> EXTRACTO DEL DOCUMENTO:
====================

El TSJ de Castilla y León declara improcedente el despido disciplinario de un empleado de la cadena de supermercados y le obliga a readmitirle o indemnizarle
Mercadona espió a un trabajador de baja con un detective y la Justicia desmonta su despido
El TSJ de Castilla y León declara improcedente el despido disciplinario de un empleado de la cadena de supermercados y le obliga a readmitirle o indemnizarle
La estrategia de Mercadona para justificar el despido de un trabajador en baja médica ha acabado volviéndose en su contra. El Tribunal Superior de Justicia de Castilla y León ha declarado improcedente el cese tras desmontar los argumentos de la empresa, que llegó a contratar a un detective privado para vigilar la vida cotidiana del empleado.
La sentencia, dictada el 9 de marzo de 2026 por la Sala de lo Social con sede en Valladolid, es contundente: las actividades que Mercadona utilizó como prueba -pasear al perro, recoger sus excrementos, hacer la compra o incluso conducir una motocicleta- no justifican en ningún caso un despido disciplinario.

====================

> MATERIAL PROPORCIONADO:
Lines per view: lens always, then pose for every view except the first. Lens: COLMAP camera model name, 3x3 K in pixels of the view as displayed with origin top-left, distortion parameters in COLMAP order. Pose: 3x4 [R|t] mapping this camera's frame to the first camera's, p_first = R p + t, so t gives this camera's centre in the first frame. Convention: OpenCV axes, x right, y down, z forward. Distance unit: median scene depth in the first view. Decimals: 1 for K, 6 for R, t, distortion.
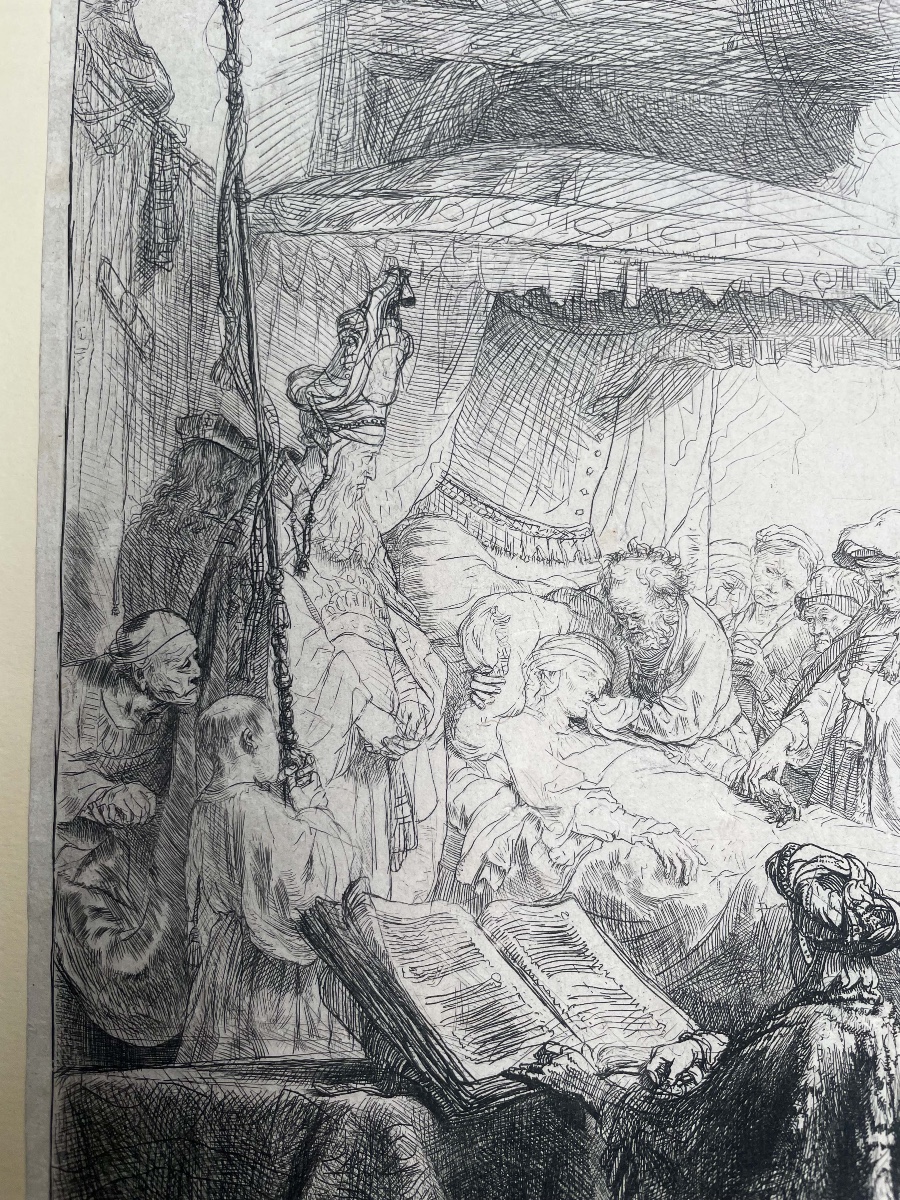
lens RADIAL K [[910.0, 0, 450.0], [0, 910.0, 600.0], [0, 0, 1]] dist [0.061518, -0.097417]
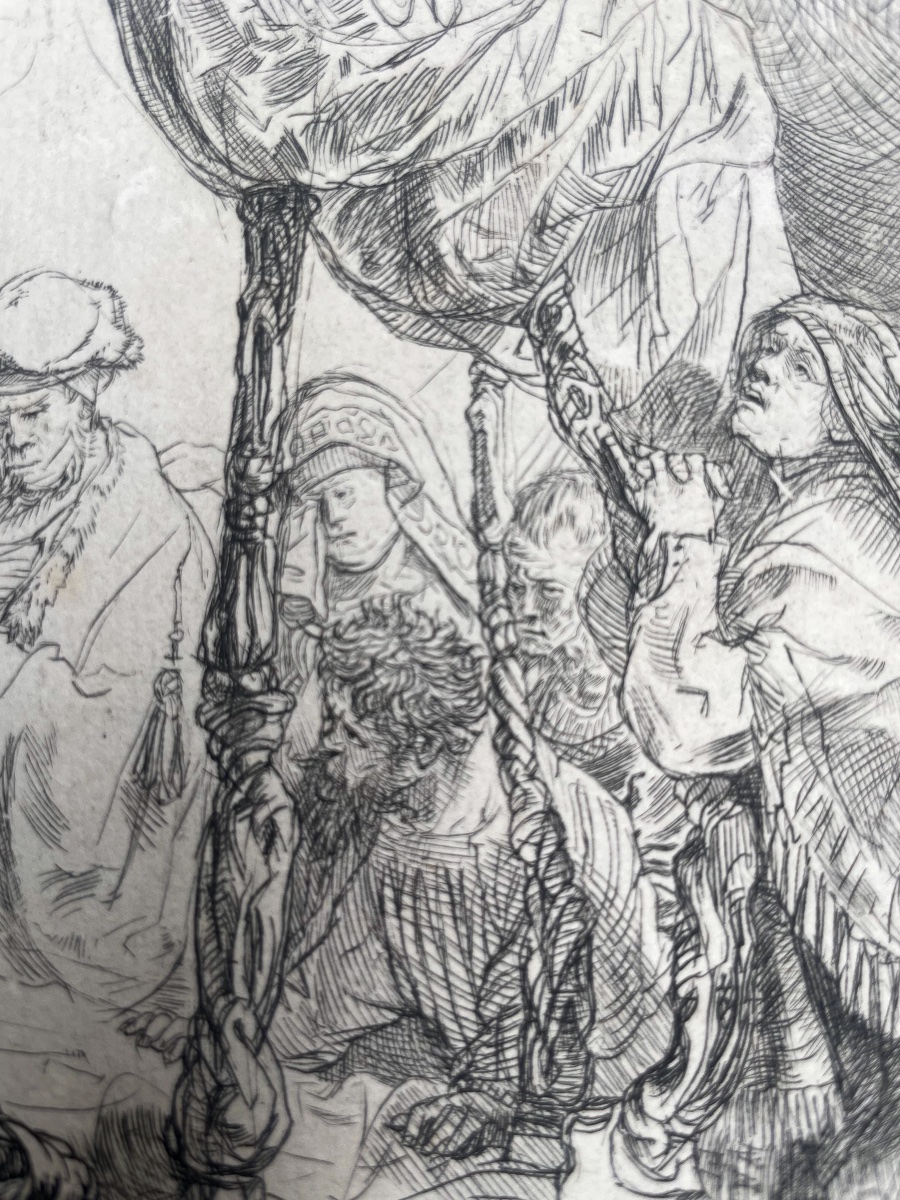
lens RADIAL K [[907.1, 0, 450.0], [0, 907.1, 600.0], [0, 0, 1]] dist [0.045250, -0.092027]
pose [[0.999596, -0.007310, -0.027482, 0.708751], [0.007404, 0.999967, 0.003316, 0.067389], [0.027456, -0.003518, 0.999617, 0.561938]]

====================

> APLICA LO LEÍDO:
1. Según la noticia sobre el despido del trabajador de Mercadona, ¿en qué fecha dictó su sentencia la Sala de lo Social?
2. Continúa la noticia sobre el despido del trabajador de Mercadona a partir del último párrafo.

> TUS RESPUESTAS ESCRITAS:
1. El 9 de marzo de 2026.

2.
De hecho, el fallo deja claro que la empresa basó su decisión en un informe de seguimiento que detallaba con minuciosidad los movimientos del trabajador durante dos días de enero de 2025. El documento, elaborado por un detective privado, describe escenas propias de la vida diaria: "pasear a su perro (de raza pequeña), recoger sus heces, realizar pequeñas compras, transportar bolsas de escaso volumen, acudir a una lavandería, manipular un teléfono móvil o conducir una motocicleta".
Sin embargo, el tribunal desmonta de raíz esa interpretación empresarial. "Ninguna de tales conductas permite inferir, por sí misma, la simulación de la situación de incapacidad temporal ni la realización de esfuerzos incompatibles", señala la resolución.
Más aún, la Sala subraya que no toda actividad durante una baja médica puede considerarse fraudulenta. "No basta con la constatación de la realización de determinadas actividades de la vida cotidiana", advierte, sino que es necesario acreditar que estas perjudiquen la recuperación o evidencien una capacidad laboral inexistente en este caso.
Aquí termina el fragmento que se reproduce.